Figure 7.. Downward FRH Occurs during Both NREM and REM Sleep

(A) Schematic for the analysis of NREM1-REM-NREM2 triplets. (B) Firing rate values are Z scored within each triplet and then averaged across all triplets for a given neuron. Each dot represents a neuron, and mean firing rate values for the same neuron are linked by horizontal lines. ****p < 0.0001; Wilcoxon sign-rank test. (C) Difference in mean firing rate values between the first 5 min of NREM₂ and the last 5 min of NREM₁. Black lines indicate mean ± SEM. The yellow dashed line indicates no change. ****p < 0.0001; one-sample t test versus mean of 0. (D) As in (A), but for REM₁-NREM-REM₂ triplets. (E) As in (B), but for REM₁-NREM-REM₂ triplets. *p = 0.05; Wilcoxon sign-rank test. (F) As in (C), but for REM₁-NREM-REM₂ triplets. *p = 0.0383; one-sample t test versus mean of 0.

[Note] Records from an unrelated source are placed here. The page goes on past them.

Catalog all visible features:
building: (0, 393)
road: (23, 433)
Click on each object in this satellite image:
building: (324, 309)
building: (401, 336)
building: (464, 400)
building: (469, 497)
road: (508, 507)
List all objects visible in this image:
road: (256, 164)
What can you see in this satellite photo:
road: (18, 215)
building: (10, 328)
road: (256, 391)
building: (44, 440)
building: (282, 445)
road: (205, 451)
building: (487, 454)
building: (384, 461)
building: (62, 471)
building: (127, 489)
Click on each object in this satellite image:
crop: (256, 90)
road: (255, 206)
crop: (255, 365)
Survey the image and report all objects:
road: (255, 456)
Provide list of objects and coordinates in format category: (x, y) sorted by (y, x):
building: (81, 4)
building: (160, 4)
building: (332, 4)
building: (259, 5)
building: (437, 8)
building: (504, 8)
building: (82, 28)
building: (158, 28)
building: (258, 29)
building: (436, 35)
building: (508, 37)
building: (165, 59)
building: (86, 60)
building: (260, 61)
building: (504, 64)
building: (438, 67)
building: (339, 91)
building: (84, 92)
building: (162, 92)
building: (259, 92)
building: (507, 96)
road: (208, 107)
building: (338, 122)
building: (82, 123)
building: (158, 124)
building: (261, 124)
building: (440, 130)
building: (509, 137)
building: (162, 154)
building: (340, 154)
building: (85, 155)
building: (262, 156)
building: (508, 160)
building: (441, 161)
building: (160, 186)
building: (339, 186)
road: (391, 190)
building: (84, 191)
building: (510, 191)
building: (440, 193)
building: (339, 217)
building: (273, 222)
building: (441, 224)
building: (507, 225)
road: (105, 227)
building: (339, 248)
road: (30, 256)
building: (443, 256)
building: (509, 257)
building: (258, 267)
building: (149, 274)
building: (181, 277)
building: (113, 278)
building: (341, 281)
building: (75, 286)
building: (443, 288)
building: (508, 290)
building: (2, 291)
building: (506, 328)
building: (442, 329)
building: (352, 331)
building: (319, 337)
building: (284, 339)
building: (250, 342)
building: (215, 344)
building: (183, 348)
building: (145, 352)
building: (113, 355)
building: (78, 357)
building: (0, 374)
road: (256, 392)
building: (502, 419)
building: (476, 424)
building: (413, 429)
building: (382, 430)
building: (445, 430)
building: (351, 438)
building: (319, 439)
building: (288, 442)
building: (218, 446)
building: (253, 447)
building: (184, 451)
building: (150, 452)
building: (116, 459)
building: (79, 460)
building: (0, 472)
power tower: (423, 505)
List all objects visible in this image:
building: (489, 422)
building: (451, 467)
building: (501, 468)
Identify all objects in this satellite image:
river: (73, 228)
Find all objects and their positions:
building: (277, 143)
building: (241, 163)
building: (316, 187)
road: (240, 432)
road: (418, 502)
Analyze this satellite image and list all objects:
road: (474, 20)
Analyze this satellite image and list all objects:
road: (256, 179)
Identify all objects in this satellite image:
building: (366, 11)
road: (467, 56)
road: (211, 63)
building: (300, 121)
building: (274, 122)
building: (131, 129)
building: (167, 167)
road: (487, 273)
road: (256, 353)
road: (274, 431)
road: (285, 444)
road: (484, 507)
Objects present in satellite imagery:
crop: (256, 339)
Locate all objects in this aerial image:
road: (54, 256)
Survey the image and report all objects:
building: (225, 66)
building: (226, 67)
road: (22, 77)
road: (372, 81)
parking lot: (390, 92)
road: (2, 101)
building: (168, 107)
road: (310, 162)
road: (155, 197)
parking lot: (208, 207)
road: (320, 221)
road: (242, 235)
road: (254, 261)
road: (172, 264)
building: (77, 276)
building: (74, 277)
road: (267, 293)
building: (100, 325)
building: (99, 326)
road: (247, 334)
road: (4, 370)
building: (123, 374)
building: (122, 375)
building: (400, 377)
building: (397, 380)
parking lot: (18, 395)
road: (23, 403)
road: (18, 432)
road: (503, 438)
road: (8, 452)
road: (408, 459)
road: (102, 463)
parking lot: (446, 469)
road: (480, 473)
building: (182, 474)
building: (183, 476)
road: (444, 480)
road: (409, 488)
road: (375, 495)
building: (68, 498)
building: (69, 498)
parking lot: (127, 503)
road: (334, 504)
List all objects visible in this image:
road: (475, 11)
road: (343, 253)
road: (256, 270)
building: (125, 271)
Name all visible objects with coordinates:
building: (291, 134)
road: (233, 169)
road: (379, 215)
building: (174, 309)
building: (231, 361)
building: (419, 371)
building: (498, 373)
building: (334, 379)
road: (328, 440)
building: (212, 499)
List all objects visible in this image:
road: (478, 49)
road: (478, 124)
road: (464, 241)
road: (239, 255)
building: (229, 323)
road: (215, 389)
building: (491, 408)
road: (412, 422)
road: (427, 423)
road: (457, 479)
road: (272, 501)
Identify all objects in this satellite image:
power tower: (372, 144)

Figure 8.. Non-homeostatic Firing Rate Changes Happen Independently of Animals’ Behavioral State

(A) Two example neurons whose activity begins decreasing in the first light period after MD (early drop). Dashed lines indicate the baseline firing rate for each neuron. White/gray bars in the background indicate 12 h of light/dark. (B) As in (A), but for two neurons whose drop-in firing rate begins during the second light period after MD (late drop). (C) Average baseline-normalized firing rate of all early-drop neurons. The dashed line indicates the baseline firing rate. (D) As in (C), but for late-drop neurons. (E) Change in firing rate across sleep- or wake-dense epochs for all neurons in their respective 12-h drop period. Control S, n = 38 epochs; control W, n = 12 epochs; deprived S, n = 38 epochs; deprived W, n = 26 epochs. (F) Correlation between change in firing rate during drop and percentage of time spent asleep in the same period. Each data point represents the average change in firing rate across early-drop (circles) or late-drop (diamonds) neurons, and each color represents a different animal (n = 6 animals). Percentage of time asleep is calculated per animal in the early-drop or late-drop 12-h period. The black dashed line represents no change. The black solid line shows the linear fit to the data.